In March 1986, the Columbus Historic Resources Commission approved White Castle's plan to dismantle the building. A more modern building was set to be constructed behind it. Despite the approval, White Castle still supported a bid by the Columbus Landmarks Foundation to move and preserve the building, potentially to a museum in Orient, Ohio.

In May 1986, the restaurant was moved from its original property; White Castle System donated the building and shared the cost in moving it. It was moved to the private property owned by Willi Green in Orient, Ohio, and was replaced with a new porcelain-enamel restaurant. The property was home to Green's Heritage Museum and Historical Village, a collection of 14 historic buildings. The site hosted an annual event, Green's Farm Heritage Day, beginning in 1974. The restaurant building was used as the museum's gift shop.

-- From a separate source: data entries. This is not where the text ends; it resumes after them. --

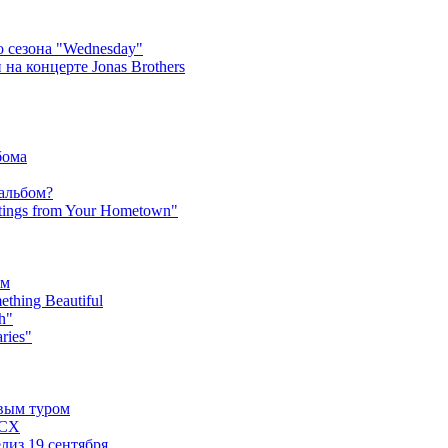
 сезона "Wednesday"
на концерте Jonas Brothers
бома
 альбом?
tings from Your Hometown"
ьм
hing Beautiful
h"
ries"
овым туром
XCX
лиз 19 сентября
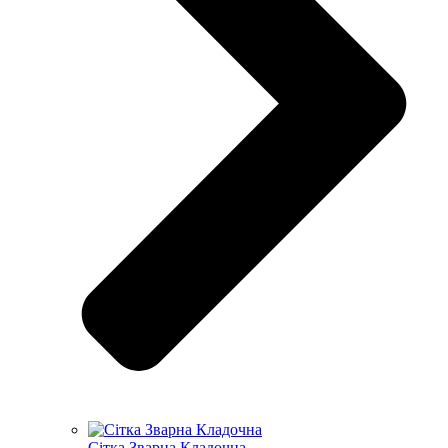
Сітка Зварна Кладочна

In 2010, the Orient home and White Castle restaurant were featured in "White Castle on the Farm", an episode of American Pickers. In that same year, the building was again sold and moved, to a private collection in Rolla, Missouri.

Around 2016–2018, the original White Castle site was proposed to have a three-story mixed-use building built there. In 2021, the plan was abandoned and the site was put up for sale.